Go to jail
Mary wrote:
Like JGC, I wish regulators would look more closely at short sales. My suspicion is that not only are some brokers not submitting all offers, they are in collusion with the seller to sell the property to a relative or friend (a not "at arm's length" buyer). I have buyers putting in very good offers on short sales who are not getting the properties, and watching the properties sell for less than their bid. Where are the regulators?
There are a lot of accusations in what Mary wrote above. She’s not the only one. I also got this email from another commenter and blog-buddy of mine:
Rona, I’ve heard tales of people taking out cash loans on credit cards and cars in order to appear in dire straits and qualify for a short sale. If a savvy person knows the rules, I could see it working in this business/banking climate.
They'd be short selling it to someone they know as cheaply as possible, then renting it back. The idea is also to buy back after some time. Works well with tight knit ethnic groups. I think this is happening more where similar, although arms length, deals are common. Say, CA, FL, NV, AZ.
So, here’s the scam:
1. Get behind in your bills, so you can prove that you can’t keep the house that has depreciated below to loan amount.

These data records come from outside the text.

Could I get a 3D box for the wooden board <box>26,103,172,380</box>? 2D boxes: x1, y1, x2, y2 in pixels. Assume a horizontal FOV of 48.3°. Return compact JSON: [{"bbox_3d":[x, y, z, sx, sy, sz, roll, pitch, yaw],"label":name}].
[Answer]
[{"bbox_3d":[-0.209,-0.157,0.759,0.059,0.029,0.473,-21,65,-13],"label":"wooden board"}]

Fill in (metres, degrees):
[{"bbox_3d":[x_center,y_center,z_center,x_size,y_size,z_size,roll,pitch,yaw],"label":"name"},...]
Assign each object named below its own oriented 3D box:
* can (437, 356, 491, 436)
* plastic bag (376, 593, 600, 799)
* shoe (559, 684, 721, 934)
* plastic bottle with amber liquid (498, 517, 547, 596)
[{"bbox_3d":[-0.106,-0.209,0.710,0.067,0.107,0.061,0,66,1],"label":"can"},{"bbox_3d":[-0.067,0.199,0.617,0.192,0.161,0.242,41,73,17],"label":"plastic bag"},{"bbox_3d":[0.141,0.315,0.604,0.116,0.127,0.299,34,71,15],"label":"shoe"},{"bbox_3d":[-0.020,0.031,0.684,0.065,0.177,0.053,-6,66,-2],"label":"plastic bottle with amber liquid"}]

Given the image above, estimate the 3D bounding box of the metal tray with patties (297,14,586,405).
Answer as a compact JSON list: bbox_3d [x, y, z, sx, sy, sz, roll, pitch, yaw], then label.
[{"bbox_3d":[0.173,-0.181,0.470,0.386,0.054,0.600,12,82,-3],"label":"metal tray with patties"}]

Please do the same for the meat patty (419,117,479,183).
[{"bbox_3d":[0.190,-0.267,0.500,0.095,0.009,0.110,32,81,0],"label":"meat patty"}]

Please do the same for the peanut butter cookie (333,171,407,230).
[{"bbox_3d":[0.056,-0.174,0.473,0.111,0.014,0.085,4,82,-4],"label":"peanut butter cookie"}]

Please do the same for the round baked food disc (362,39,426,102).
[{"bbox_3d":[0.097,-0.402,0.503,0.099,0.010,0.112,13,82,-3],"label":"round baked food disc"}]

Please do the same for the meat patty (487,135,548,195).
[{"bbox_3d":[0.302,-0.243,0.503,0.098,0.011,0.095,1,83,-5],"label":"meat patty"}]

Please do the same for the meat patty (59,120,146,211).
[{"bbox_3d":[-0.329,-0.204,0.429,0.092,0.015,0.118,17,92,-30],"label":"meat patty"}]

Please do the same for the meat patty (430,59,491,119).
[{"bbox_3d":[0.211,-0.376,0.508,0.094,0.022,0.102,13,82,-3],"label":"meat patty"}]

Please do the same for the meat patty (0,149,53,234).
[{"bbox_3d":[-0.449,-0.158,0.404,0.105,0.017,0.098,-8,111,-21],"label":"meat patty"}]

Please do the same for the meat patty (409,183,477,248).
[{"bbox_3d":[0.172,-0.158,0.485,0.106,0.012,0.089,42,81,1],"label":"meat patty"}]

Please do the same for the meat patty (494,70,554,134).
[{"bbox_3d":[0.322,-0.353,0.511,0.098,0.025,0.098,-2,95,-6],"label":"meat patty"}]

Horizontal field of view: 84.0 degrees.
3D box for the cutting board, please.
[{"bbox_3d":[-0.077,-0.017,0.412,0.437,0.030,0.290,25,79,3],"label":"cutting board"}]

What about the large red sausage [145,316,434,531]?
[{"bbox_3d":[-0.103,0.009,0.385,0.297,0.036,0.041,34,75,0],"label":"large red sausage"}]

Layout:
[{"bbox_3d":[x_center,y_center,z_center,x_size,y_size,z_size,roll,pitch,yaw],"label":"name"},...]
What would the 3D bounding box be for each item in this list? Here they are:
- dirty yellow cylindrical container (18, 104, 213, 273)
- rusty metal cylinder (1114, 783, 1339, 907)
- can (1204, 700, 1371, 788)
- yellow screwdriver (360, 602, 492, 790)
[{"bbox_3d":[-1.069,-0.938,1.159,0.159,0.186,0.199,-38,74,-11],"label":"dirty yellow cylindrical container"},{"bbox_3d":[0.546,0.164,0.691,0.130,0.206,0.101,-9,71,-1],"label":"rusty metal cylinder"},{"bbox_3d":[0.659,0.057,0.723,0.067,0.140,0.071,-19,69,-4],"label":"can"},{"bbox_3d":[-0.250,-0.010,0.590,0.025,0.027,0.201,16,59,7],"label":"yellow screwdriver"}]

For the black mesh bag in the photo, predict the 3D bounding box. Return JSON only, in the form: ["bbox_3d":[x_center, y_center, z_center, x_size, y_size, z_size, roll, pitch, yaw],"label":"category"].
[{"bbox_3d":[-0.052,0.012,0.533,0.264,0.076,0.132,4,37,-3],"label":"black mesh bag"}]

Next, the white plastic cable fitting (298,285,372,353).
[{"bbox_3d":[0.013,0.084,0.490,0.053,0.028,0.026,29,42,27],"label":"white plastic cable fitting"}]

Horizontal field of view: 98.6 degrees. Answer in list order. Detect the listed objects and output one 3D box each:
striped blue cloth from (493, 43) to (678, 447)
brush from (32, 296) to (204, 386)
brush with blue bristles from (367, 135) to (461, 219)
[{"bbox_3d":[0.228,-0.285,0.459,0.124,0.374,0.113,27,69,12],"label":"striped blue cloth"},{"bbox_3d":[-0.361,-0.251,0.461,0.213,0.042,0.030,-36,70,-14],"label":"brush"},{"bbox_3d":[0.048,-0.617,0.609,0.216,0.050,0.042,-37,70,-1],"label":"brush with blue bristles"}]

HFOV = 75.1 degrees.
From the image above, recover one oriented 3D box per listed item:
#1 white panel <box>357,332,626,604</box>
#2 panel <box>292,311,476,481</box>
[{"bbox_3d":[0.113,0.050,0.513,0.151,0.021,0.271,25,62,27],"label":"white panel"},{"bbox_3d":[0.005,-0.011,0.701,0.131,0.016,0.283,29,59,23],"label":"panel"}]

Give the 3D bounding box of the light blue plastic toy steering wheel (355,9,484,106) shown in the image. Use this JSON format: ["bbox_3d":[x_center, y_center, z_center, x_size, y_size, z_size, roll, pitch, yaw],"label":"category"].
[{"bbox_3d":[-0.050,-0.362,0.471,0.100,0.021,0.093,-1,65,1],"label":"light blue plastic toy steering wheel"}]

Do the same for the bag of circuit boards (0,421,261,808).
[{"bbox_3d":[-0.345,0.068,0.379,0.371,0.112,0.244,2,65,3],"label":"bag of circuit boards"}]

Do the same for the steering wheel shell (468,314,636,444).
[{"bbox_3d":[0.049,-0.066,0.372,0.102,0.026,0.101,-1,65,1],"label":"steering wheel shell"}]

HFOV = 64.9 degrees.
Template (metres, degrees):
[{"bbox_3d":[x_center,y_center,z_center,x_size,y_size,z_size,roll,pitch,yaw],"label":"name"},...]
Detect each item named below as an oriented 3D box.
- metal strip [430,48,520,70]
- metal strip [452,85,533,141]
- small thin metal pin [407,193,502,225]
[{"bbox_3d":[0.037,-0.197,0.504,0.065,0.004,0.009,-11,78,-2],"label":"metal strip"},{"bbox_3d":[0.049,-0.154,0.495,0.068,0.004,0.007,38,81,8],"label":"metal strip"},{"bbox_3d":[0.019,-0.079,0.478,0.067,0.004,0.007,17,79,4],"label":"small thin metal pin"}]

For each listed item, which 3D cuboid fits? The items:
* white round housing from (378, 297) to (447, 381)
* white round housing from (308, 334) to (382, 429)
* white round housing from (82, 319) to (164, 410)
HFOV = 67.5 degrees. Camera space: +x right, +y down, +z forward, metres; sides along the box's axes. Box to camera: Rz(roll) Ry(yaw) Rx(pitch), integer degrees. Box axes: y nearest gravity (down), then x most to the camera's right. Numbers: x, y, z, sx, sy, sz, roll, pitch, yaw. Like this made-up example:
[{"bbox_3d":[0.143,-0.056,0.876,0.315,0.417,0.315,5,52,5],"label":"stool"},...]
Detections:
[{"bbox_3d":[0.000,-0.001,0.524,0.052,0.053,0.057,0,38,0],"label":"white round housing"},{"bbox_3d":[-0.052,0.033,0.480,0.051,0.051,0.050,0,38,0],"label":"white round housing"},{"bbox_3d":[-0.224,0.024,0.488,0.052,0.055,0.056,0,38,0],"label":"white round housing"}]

2. Make a case for a short sale with your lender.
3. Go through the motions of selling on the open market with a crooked agent. Have the agent send only the low Offer of your confederate to the lender.
4. Once you sell to your not-arm’s-length partner, rent it back from him/her or buy it back at a later date.
(I have, in the past, run into agents who don’t present Offers. But, I can’t prove it is happening now, or for this reason, based on my experience in the marketplace. I am experiencing the inability to see properties, which may be a symptom of the same disease.)
Readers, I don’t recommend that you try this for a number of practical reasons that go beyond the obvious moral reason: it is stealing and bank fraud. You go to jail if you are caught; it’s a nice jail (Devons or Danbury), but it is still jail.
Underwater sellers: if you mess your credit up even more, you could end up with no house and no credit. Your lender could get wise to you and sell the property to a real buyer. If you get caught orchestrating the scam, you go to that nice jail, too.
Crooked agents: This is a clear-cut violation of licensing law. It has a written paper-trail. It is very easy to get caught (see below.) You get caught, welcome to Danbury.
Honest agents: You don’t need a regulator to nail the agent(s) involved. Mary, if this happens again, you can confirm whether your Offer was presented by requiring receipt from the Loss Mitigation Department of the lender. (Lance knew this!) Look up the lien on line, then contact the lender. If you think this is beyond your scope, ask the buyer’s attorney to do it.
If you are sure your buyer’s Offer was not presented in previous sales, go after them now, if your buyer is willing. Same drill: contact the lender and review the file with someone in the Loss Mitigation Department.
Loss Mitigation personnel: You can identify the stinkers by calling to see the houses. The agents who don’t follow up to show it are more likely to be crooked. Hire some temps to see and make Offers on your portfolio of houses to sell. You’ll catch yourselves some stinker-agents and be a hero in your department. Once word is out that your lender does spot checks, the fraud will go down quickly! It seems like easy due diligence to me.
Although the reports are piling up, I have no first-hand experience that this is happening here. Has anyone had first-hand experience in nailing someone on this scam? Am I a cock-eyed optimist to think this can be stopped without further regulation?